At current implied volatility levels of approximately 114%, a 30-day RCAT covered call at a 20% out-of-the-money strike generates approximately $0.80-$1.20 per share. On 1,000 shares that’s $800-$1,200 per month — a monthly yield of approximately 6-9% on the position. Actual results vary with market conditions, strike selection, and timing relative to earnings announcements.

What is the earnings risk for RCAT covered calls?

Red Cat Holdings reports earnings on May 7, 2026 with options implying a 12.8% potential move in either direction. For covered call holders this means a potential gap down of $1.50-$2.00 per share in a single session on a disappointing report. The recommended approach is to close or significantly reduce the position 2-3 days before the May 7 announcement and re-establish after the report. See our complete guide on Best Options Strategy for Earnings.

How many shares of RCAT do you need for covered calls?

Each options contract covers 100 shares — that’s the minimum. At $12.80 per share, 100 shares costs $1,280, making RCAT one of the most accessible covered call candidates in the defense sector. A practical starting position for meaningful income generation is 300-500 shares ($3,840-$6,400) which allows for 3-5 contracts while keeping single-stock exposure manageable.

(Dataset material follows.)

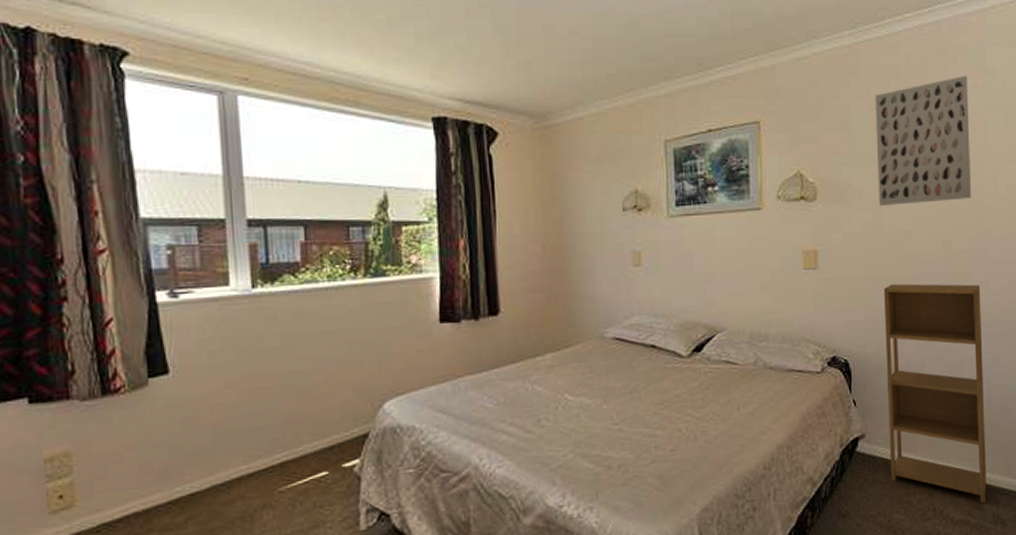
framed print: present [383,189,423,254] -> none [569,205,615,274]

Should I buy RCAT before or after earnings for covered calls?

After earnings is generally the better entry point for a new covered call position. Post-earnings IV crush will reduce option premiums somewhat but eliminates the gap risk of holding through the announcement. A clean entry after earnings — particularly if the report is strong — gives you a stable price level to anchor your position and a full 30-45 days before the next major catalyst.

How does RCAT compare to other defense stocks for covered calls?

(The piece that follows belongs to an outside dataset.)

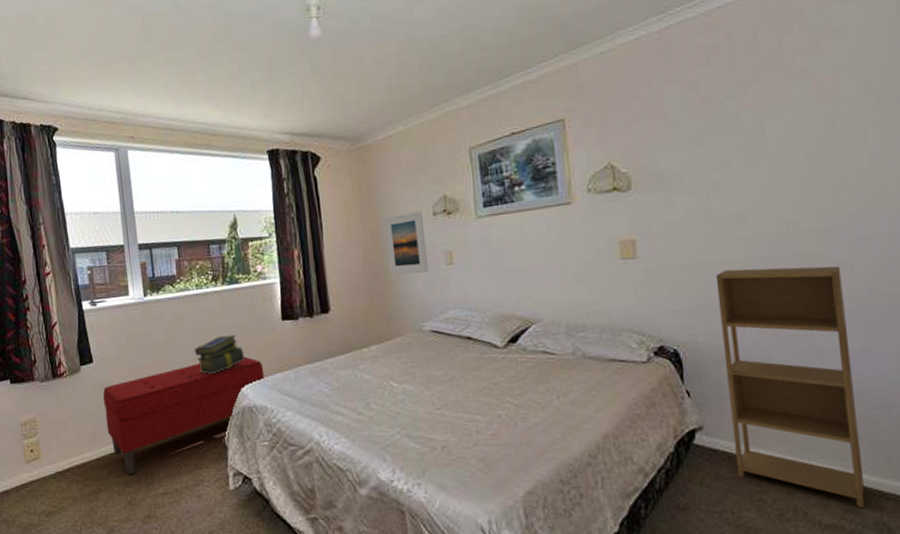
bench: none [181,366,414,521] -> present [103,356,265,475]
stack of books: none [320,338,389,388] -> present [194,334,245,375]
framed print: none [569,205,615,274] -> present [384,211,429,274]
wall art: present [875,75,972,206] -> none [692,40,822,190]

RCAT’s 114% implied volatility significantly exceeds most larger defense contractors — Lockheed Martin, Raytheon, and Northrop Grumman typically trade at 20-30% IV with correspondingly lower premiums. The tradeoff is stability: large-cap defense stocks are far more predictable while RCAT can move 10-15% in a week. For income traders comfortable with small-cap volatility, RCAT’s premium quality is exceptional. For traders who prioritize stability, larger defense names are more appropriate.

What is implied volatility and why does it matter for covered calls?

Implied volatility (IV) is the market’s expectation of how much a stock will move over a given period, expressed as an annualized percentage. For covered call sellers, high IV is a direct benefit — it means the options you’re selling are more expensive, so you collect more premium for the same strike and expiration. RCAT’s 114% IV is approximately 3-5x higher than a typical large-cap stock, which is why its covered call premiums are so exceptional relative to its share price. See our complete guide on What Is Implied Volatility.